A 410-g cylinder brass is heated to 95 C and placed in a calorimeter containing 335 g of water at 25 C. The water is stirred, and its highest temp is recorded as 32 C. from the thermal energy determine the specific heat of brass. The specific heat of water is 4.18 j/g C

Since no change in the state of matter took place (water remained liquid while the

brass cylinder remained solid), use the formula ΔQ = m c ΔT = m c [ T - T ₀ ] for

each body that absorbed or gave off heat ... where ... c = specific heat of the material

... T₀ = initial temperature ... T = final temperature ... since heat flows from high to

low temperature, the body which is initially at a higher temperature (the brass

cylinder) lost heat, while the body that is initially at the lower temperature (water)

gained heat ... actually, heat must also flow into the calorimeter cup containing the

water ... but since no information regarding the calorimeter cup was given, we just

assume that it is made of thermally insulating material, so that all the heat given off

was absorbed by the water ... for the brass cylinder (1), we have ...

... ΔQ₁ = m₁ c₁ ΔT₁ = (410 g) c₁ [ 32.0°C - 95.0°C ] = (410 g) c₁ [ - 63.0°C ] ...

since the brass cylinder must also have the same final temperature as that of the

heated water ... that is ... ΔQ₁ = - c₁ (25,830) g • °C ...

For water (2) ... ΔQ₂ = m₂ c₂ ΔT₂ = (335 g) [ 4.18 J / (g • °C) ] [ 32.0°C - 25.0°C ]

... ΔQ₂ = (335 g) [ 4.18 J / (g • °C) ] [ 7.0°C ] = 9802.1 J ... by conservation of

energy ... ΔQ₁ + ΔQ₂ = 0 ... - - > ... [ c₁ ( - 25,830) g • °C ] + 9802.1 J = 0 ... solving

for c₁, we finally get ... c₁ = 9802.1 J / [ ( - 25,830) g • °C ] = 0.380 J / (g • °C)

> [REQUIRED ACTION 1]:
Print the records starting with their first line and going on through the line that contains "Measured pulse rate: 70 bpm", and leave the pictures out of your answer.
The text and the records have no connection to each other.

> [THE DATA]:

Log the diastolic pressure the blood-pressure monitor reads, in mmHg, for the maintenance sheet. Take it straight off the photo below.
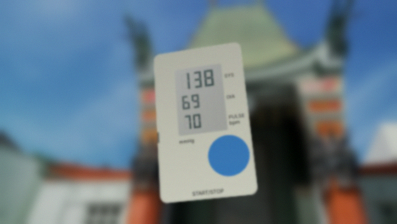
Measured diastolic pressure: 69 mmHg
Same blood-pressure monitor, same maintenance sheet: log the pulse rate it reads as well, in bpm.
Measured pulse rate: 70 bpm
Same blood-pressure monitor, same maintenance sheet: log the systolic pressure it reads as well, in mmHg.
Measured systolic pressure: 138 mmHg
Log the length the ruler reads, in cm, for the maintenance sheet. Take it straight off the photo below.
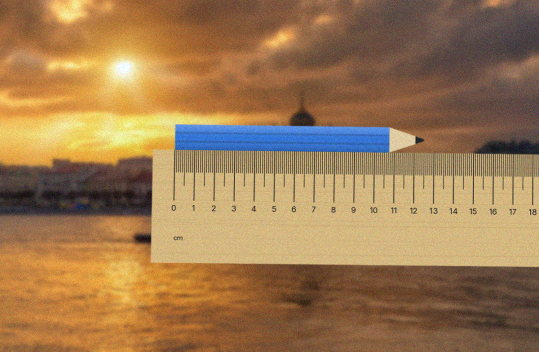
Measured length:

> [REQUIRED ACTION 2]:
Write out the calorimetry solution starting with "Since no change" and going on through "lower temperature (water)", swapping "initial temperature" for "starting temperature".

> [WRITTEN REPLY 1]:
Log the diastolic pressure the blood-pressure monitor reads, in mmHg, for the maintenance sheet. Take it straight off the photo below.
Measured diastolic pressure: 69 mmHg
Same blood-pressure monitor, same maintenance sheet: log the pulse rate it reads as well, in bpm.
Measured pulse rate: 70 bpm

> [WRITTEN REPLY 2]:
Since no change in the state of matter took place (water remained liquid while the

brass cylinder remained solid), use the formula ΔQ = m c ΔT = m c [ T - T ₀ ] for

each body that absorbed or gave off heat ... where ... c = specific heat of the material

... T₀ = starting temperature ... T = final temperature ... since heat flows from high to

low temperature, the body which is initially at a higher temperature (the brass

cylinder) lost heat, while the body that is initially at the lower temperature (water)